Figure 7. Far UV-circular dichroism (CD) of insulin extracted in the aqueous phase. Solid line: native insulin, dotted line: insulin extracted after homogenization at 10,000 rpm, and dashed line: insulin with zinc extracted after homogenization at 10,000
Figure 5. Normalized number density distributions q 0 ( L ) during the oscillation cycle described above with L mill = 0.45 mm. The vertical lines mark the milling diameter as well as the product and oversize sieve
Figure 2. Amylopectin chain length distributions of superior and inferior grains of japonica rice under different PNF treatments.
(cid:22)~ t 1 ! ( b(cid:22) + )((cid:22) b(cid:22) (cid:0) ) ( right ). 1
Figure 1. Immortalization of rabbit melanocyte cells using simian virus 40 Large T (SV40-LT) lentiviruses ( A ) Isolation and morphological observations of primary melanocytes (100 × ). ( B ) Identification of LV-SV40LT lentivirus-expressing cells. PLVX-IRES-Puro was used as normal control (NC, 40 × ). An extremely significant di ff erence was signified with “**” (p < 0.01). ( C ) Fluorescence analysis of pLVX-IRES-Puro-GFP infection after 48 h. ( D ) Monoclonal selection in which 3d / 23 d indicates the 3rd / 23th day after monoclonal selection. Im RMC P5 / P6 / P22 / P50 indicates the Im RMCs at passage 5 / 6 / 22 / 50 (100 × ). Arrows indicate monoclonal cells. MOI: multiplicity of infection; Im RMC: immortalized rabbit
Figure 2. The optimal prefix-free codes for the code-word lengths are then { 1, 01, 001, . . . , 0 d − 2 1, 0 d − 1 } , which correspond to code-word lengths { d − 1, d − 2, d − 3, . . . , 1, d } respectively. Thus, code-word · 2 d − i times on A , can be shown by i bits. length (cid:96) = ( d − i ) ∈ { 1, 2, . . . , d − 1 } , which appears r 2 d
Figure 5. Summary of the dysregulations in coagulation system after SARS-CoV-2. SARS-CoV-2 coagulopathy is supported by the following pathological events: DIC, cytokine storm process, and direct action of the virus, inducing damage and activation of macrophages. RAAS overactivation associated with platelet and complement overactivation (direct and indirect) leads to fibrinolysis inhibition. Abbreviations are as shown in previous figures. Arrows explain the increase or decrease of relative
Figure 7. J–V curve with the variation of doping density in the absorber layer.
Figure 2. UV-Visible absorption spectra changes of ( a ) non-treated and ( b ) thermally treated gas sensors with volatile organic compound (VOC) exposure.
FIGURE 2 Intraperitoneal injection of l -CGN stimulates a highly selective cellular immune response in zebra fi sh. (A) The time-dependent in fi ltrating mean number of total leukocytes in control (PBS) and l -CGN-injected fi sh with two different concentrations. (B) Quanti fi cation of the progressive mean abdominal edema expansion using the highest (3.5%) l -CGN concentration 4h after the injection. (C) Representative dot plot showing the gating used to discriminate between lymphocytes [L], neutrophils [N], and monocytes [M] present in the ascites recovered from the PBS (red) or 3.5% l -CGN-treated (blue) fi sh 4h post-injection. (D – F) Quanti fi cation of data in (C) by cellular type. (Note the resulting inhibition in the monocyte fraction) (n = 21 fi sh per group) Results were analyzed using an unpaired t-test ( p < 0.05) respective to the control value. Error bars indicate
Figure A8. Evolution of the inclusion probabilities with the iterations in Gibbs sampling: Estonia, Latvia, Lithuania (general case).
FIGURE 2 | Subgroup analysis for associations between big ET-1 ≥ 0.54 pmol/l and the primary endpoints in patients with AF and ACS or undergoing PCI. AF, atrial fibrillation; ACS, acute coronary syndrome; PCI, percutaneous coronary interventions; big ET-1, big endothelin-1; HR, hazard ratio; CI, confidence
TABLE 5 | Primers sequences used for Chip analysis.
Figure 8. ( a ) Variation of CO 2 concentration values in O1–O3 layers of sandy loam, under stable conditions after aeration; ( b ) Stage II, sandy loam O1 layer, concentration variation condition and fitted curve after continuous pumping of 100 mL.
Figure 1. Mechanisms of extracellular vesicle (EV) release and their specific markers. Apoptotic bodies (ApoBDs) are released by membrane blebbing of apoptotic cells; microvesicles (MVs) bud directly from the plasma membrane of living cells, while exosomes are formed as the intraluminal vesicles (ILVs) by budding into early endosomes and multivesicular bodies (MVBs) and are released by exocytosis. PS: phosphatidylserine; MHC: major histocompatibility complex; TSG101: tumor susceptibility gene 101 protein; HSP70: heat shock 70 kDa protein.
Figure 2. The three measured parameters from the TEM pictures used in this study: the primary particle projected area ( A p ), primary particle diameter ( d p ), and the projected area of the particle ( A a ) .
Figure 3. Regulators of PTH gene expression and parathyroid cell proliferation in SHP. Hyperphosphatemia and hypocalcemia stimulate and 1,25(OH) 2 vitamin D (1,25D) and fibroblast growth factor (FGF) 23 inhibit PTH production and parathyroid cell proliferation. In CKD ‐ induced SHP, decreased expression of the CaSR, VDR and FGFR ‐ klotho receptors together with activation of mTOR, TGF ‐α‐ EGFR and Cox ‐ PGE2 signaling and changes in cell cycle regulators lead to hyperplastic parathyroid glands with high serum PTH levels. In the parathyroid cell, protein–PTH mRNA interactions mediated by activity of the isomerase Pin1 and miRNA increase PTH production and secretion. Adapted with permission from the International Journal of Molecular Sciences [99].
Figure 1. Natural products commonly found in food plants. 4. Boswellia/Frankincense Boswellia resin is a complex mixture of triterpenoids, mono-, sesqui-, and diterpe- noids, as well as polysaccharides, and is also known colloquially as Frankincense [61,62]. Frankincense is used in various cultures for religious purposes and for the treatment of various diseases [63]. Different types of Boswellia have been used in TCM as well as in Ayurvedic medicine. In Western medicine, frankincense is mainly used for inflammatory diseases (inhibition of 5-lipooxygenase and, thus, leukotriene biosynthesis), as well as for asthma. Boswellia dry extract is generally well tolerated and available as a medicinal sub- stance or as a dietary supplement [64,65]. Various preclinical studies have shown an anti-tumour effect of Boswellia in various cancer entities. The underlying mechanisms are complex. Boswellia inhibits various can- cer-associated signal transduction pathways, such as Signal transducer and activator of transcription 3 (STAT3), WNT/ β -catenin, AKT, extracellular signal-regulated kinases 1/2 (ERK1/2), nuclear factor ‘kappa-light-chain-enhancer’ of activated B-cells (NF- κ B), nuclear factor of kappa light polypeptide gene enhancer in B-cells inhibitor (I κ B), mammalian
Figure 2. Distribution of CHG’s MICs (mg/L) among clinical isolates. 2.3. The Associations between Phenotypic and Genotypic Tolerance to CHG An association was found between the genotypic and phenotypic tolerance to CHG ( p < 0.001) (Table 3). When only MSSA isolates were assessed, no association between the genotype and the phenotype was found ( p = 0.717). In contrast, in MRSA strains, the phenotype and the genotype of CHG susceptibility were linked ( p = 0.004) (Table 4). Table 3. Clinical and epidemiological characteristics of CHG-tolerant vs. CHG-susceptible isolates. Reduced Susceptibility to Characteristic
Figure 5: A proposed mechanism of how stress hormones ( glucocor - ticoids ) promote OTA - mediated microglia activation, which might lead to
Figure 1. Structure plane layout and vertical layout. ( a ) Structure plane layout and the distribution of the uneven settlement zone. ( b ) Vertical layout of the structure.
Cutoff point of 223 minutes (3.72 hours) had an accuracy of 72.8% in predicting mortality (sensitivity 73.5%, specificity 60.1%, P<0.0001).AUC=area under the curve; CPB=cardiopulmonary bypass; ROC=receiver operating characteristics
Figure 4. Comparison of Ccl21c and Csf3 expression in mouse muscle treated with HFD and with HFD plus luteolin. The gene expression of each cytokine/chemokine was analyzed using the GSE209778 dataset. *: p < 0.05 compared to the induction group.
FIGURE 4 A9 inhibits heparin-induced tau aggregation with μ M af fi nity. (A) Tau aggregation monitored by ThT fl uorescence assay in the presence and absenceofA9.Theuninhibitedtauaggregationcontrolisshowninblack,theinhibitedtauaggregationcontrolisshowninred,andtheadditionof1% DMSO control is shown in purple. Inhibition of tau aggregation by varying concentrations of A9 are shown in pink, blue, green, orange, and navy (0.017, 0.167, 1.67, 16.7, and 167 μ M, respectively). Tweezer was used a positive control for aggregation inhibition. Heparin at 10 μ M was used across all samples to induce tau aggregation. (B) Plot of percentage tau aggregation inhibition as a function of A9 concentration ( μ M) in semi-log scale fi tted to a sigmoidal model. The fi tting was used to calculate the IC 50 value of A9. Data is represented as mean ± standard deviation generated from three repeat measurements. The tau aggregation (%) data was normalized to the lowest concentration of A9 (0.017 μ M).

_What needs to be done:_
Extract exactly and only the lines above from the line containing "Figure 2. Amylopectin" through the line containing "(cid:22)~ t 1", both end lines included.

_Your solution:_
Figure 2. Amylopectin chain length distributions of superior and inferior grains of japonica rice under different PNF treatments.
(cid:22)~ t 1 ! ( b(cid:22) + )((cid:22) b(cid:22) (cid:0) ) ( right ). 1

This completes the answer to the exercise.